GIVEN INFORMATION »
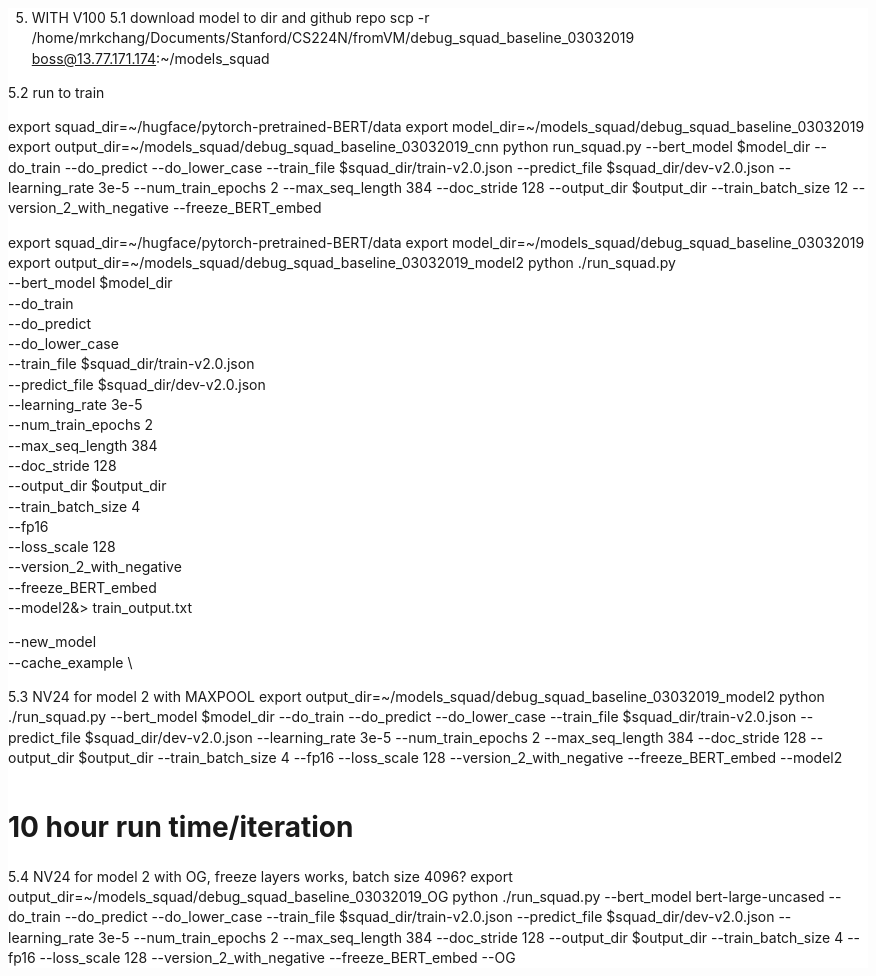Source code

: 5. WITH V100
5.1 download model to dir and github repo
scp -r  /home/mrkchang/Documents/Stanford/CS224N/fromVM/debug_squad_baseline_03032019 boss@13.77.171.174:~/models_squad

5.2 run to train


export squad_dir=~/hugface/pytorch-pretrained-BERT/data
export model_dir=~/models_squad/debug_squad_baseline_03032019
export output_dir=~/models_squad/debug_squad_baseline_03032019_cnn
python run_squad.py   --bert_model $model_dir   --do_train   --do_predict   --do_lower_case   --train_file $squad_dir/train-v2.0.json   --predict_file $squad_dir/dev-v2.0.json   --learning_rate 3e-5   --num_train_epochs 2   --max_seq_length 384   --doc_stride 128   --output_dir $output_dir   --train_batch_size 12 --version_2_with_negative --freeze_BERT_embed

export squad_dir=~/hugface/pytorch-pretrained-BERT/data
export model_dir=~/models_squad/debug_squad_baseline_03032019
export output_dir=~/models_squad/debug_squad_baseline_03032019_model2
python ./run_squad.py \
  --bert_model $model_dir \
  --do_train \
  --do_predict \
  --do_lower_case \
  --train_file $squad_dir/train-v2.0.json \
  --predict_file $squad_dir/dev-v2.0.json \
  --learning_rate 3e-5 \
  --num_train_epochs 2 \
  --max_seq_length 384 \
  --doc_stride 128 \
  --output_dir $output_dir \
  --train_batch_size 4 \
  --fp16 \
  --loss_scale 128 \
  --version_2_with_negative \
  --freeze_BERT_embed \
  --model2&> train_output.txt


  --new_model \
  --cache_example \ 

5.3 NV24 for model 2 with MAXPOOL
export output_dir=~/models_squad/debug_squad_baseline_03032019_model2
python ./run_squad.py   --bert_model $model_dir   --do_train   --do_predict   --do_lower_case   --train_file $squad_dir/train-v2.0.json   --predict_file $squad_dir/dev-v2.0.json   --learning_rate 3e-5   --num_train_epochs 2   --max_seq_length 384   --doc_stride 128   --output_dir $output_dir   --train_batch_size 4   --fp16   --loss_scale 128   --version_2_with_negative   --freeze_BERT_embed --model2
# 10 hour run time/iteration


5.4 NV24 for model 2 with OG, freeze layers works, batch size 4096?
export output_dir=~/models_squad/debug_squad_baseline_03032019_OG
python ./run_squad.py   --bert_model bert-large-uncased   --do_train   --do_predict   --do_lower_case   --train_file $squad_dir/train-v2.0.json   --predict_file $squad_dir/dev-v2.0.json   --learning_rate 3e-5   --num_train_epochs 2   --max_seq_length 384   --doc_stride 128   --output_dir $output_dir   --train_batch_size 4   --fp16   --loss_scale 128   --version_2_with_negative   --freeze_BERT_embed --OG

WORK ORDER » Please rewrite the records above, changing every "3e-5" to "5e-5" and keeping everything else the same. Leave out the pictures.

RESULT »
Source code

: 5. WITH V100
5.1 download model to dir and github repo
scp -r  /home/mrkchang/Documents/Stanford/CS224N/fromVM/debug_squad_baseline_03032019 boss@13.77.171.174:~/models_squad

5.2 run to train


export squad_dir=~/hugface/pytorch-pretrained-BERT/data
export model_dir=~/models_squad/debug_squad_baseline_03032019
export output_dir=~/models_squad/debug_squad_baseline_03032019_cnn
python run_squad.py   --bert_model $model_dir   --do_train   --do_predict   --do_lower_case   --train_file $squad_dir/train-v2.0.json   --predict_file $squad_dir/dev-v2.0.json   --learning_rate 5e-5   --num_train_epochs 2   --max_seq_length 384   --doc_stride 128   --output_dir $output_dir   --train_batch_size 12 --version_2_with_negative --freeze_BERT_embed

export squad_dir=~/hugface/pytorch-pretrained-BERT/data
export model_dir=~/models_squad/debug_squad_baseline_03032019
export output_dir=~/models_squad/debug_squad_baseline_03032019_model2
python ./run_squad.py \
  --bert_model $model_dir \
  --do_train \
  --do_predict \
  --do_lower_case \
  --train_file $squad_dir/train-v2.0.json \
  --predict_file $squad_dir/dev-v2.0.json \
  --learning_rate 5e-5 \
  --num_train_epochs 2 \
  --max_seq_length 384 \
  --doc_stride 128 \
  --output_dir $output_dir \
  --train_batch_size 4 \
  --fp16 \
  --loss_scale 128 \
  --version_2_with_negative \
  --freeze_BERT_embed \
  --model2&> train_output.txt


  --new_model \
  --cache_example \ 

5.3 NV24 for model 2 with MAXPOOL
export output_dir=~/models_squad/debug_squad_baseline_03032019_model2
python ./run_squad.py   --bert_model $model_dir   --do_train   --do_predict   --do_lower_case   --train_file $squad_dir/train-v2.0.json   --predict_file $squad_dir/dev-v2.0.json   --learning_rate 5e-5   --num_train_epochs 2   --max_seq_length 384   --doc_stride 128   --output_dir $output_dir   --train_batch_size 4   --fp16   --loss_scale 128   --version_2_with_negative   --freeze_BERT_embed --model2
# 10 hour run time/iteration


5.4 NV24 for model 2 with OG, freeze layers works, batch size 4096?
export output_dir=~/models_squad/debug_squad_baseline_03032019_OG
python ./run_squad.py   --bert_model bert-large-uncased   --do_train   --do_predict   --do_lower_case   --train_file $squad_dir/train-v2.0.json   --predict_file $squad_dir/dev-v2.0.json   --learning_rate 5e-5   --num_train_epochs 2   --max_seq_length 384   --doc_stride 128   --output_dir $output_dir   --train_batch_size 4   --fp16   --loss_scale 128   --version_2_with_negative   --freeze_BERT_embed --OG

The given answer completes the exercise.